> _SUPPLIED RECORDS_:
● ● ● ●

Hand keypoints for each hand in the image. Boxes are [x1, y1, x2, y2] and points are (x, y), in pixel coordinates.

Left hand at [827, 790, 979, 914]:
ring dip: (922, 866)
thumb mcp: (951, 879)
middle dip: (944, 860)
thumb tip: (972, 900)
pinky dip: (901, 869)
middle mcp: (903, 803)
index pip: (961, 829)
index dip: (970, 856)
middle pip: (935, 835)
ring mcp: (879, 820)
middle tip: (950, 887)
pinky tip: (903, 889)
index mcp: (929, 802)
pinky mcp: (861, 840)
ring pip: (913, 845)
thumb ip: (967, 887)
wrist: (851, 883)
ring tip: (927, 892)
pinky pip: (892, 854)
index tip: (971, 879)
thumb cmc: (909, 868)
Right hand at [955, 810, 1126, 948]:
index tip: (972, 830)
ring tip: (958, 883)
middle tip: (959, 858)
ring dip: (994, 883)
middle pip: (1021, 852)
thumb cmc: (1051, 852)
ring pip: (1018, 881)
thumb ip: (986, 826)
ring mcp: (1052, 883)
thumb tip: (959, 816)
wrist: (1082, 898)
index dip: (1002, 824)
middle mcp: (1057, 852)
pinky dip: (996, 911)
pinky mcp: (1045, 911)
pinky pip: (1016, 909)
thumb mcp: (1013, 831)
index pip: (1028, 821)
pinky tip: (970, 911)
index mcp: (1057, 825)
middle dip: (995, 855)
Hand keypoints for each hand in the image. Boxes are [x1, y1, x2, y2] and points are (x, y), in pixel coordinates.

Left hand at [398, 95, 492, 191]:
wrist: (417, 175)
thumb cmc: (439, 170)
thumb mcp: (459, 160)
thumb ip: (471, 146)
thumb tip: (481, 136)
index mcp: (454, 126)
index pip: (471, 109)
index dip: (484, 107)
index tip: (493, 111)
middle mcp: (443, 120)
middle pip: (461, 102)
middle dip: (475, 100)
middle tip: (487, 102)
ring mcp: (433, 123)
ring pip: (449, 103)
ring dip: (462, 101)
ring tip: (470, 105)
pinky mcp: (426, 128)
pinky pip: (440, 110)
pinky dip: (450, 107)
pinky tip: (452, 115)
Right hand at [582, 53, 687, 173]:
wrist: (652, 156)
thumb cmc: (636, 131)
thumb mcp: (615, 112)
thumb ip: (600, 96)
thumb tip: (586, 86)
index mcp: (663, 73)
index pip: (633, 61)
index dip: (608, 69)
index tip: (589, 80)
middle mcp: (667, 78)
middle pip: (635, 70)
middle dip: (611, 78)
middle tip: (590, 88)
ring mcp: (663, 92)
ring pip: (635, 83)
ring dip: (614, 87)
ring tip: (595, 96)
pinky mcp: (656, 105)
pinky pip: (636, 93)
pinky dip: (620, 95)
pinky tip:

● ● ● ●

> _ABOUT THIS TASK_:
Please write out the material word for word from its first line through the line holding "pinky tip: (970, 911)", including both, and no line past it.

> _EXERCISE RESPONSE_:
Hand keypoints for each hand in the image. Boxes are [x1, y1, x2, y2] and points are (x, y), in pixel coordinates.

Left hand at [827, 790, 979, 914]:
ring dip: (922, 866)
thumb mcp: (951, 879)
middle dip: (944, 860)
thumb tip: (972, 900)
pinky dip: (901, 869)
middle mcp: (903, 803)
index pip: (961, 829)
index dip: (970, 856)
middle pip: (935, 835)
ring mcp: (879, 820)
middle tip: (950, 887)
pinky tip: (903, 889)
index mcp: (929, 802)
pinky mcp: (861, 840)
ring pip: (913, 845)
thumb ip: (967, 887)
wrist: (851, 883)
ring tip: (927, 892)
pinky pip: (892, 854)
index tip: (971, 879)
thumb cmc: (909, 868)
Right hand at [955, 810, 1126, 948]:
index tip: (972, 830)
ring tip: (958, 883)
middle tip: (959, 858)
ring dip: (994, 883)
middle pip: (1021, 852)
thumb cmc: (1051, 852)
ring pip: (1018, 881)
thumb ip: (986, 826)
ring mcp: (1052, 883)
thumb tip: (959, 816)
wrist: (1082, 898)
index dip: (1002, 824)
middle mcp: (1057, 852)
pinky dip: (996, 911)
pinky mcp: (1045, 911)
pinky pip: (1016, 909)
thumb mcp: (1013, 831)
index pip: (1028, 821)
pinky tip: (970, 911)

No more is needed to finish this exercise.